ФРАГМЕНТ ТЕКСТА:
_____
Несмотря на ироническую ремарку насчет того, что старик-пчельник, призванный в арбитры этого важного спора, слушал спорщиков «очевидно ничего не понимая и не желая понимать», сам Толстой в этом споре явно на стороне Левина, который неожиданно открывает для себя в кажущейся бессмысленной реплике человека из народа не только некую важную истину, но и единственно верный ответ на все эти роковые вопросы:
Он не мог согласиться с тем, что десятки людей, в числе которых и брат его, имели право на основании того, что им рассказали сотни приходивших в столицы краснобаев-добровольцев, говорить, что они с газетами выражают волю и мысль народа, и такую мысль, которая выражается в мщении и убийстве… Он говорил вместе с Михайлычем и народом, выразившим свою мысль в предании о призвании варягов: «Княжите и владейте нами. Мы радостно обещаем общую покорность. Весь труд, все унижения, все жертвы мы берем на себя; но не мы судим и решаем». А теперь народ, по словам Сергей Иванычей, отрекался от этого, купленного такой дорогой ценой права…
Это «купленное такой дорогой ценой» право, стало быть, состоит в том, чтобы снять с себя ответственность за принятие неких решений, не укладывающихся в его личные представления о том, что морально, а что аморально. Он, Левин, например, твердо знает, что мщение и убийство аморальны. Но при этом не говорит, что никто, никогда, ни при каких обстоятельствах не заставит его мстить и убивать. Он настаивает только на одном: чтобы сохранялся, оставался незыблемым тот, еще со времен призвания варягов принятый на Руси порядок, при котором «не мы судим и решаем».
Ну, а если эти самые варяги, которых призвали (или какие-нибудь другие, которых еще призовут) «нами володеть и княжить», если они — те, кому он «вместе с Михайлычем и народом» вверил (или вверит) право судить и решать, если тот же Михайлыч скажет: «Что ж нам думать? Кто там у нас нынче в Кремле сидит? Он нас и обдумает во всех делах. Ему видней», а тот, «кому видней», рассудит и решит, что надо мстить и убивать, — что он тогда запоет, наш умница Левин?
Русские цари и российские императоры не сомневались в своем праве судить и решать, потому что они были помазанники Божии. Владимир Ильич Ленин не сомневался в этом своем праве по другой — но не менее важной — причине: у него было сознание своей правоты, своей великой исторической миссии.
Ленин и те, кто шел за ним, победили в Гражданской войне по многим причинам. Но далеко не последней из них была та, что жестокостью и безоглядностью террора они далеко превзошли своих противников. Они легко перешагивали те моральные преграды, которые для их врагов были непреодолимы. Старая мораль не мешала им, она не стала препятствием на их кровавом пути. Ведь цель их была так безгранично велика, что для достижения ее — по слову Достоевского — все было дозволено.
_____
ФРАГМЕНТ ИСТОЧНИКА:

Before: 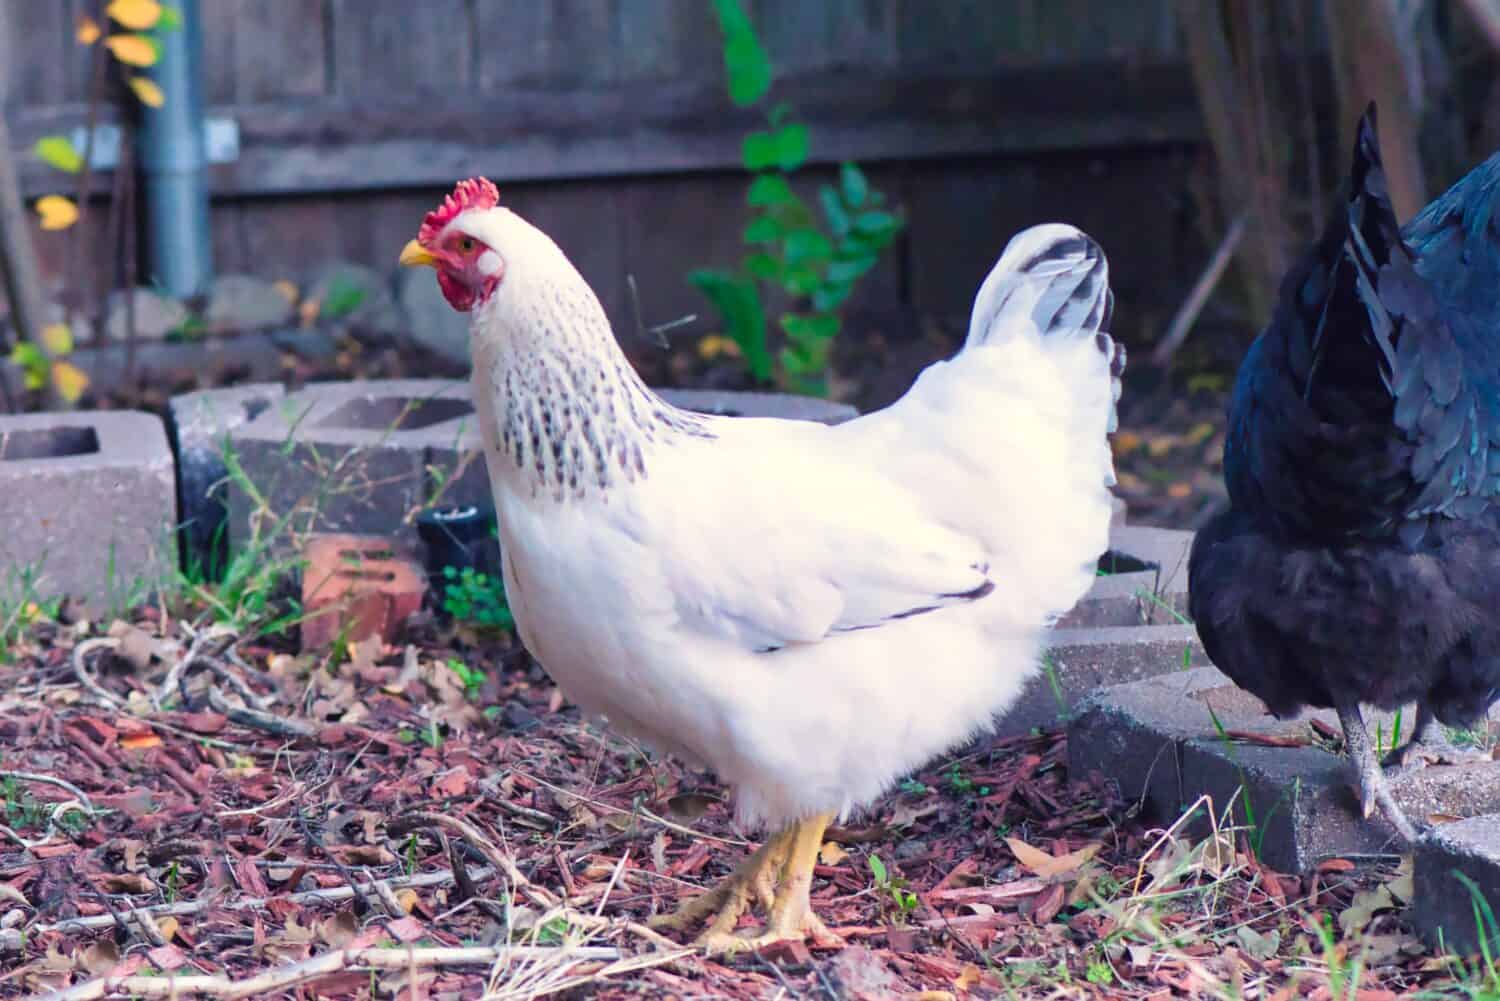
_____
ЧТО НУЖНО СДЕЛАТЬ:
[A] Перечислите всех людей, названных во фрагменте текста по имени или фамилии.
[B] Перепишите из фрагмента текста отрывок от «Русские цари и» до «все было дозволено.».
Приведённые материалы самостоятельны и с фрагментом текста не связаны.

РЕЗУЛЬТАТЫ:
[A] Толстой, Левин, Михайлыч, Сергей Иваныч, Владимир Ильич Ленин, Достоевский.

[B]
Русские цари и российские императоры не сомневались в своем праве судить и решать, потому что они были помазанники Божии. Владимир Ильич Ленин не сомневался в этом своем праве по другой — но не менее важной — причине: у него было сознание своей правоты, своей великой исторической миссии.
Ленин и те, кто шел за ним, победили в Гражданской войне по многим причинам. Но далеко не последней из них была та, что жестокостью и безоглядностью террора они далеко превзошли своих противников. Они легко перешагивали те моральные преграды, которые для их врагов были непреодолимы. Старая мораль не мешала им, она не стала препятствием на их кровавом пути. Ведь цель их была так безгранично велика, что для достижения ее — по слову Достоевского — все было дозволено.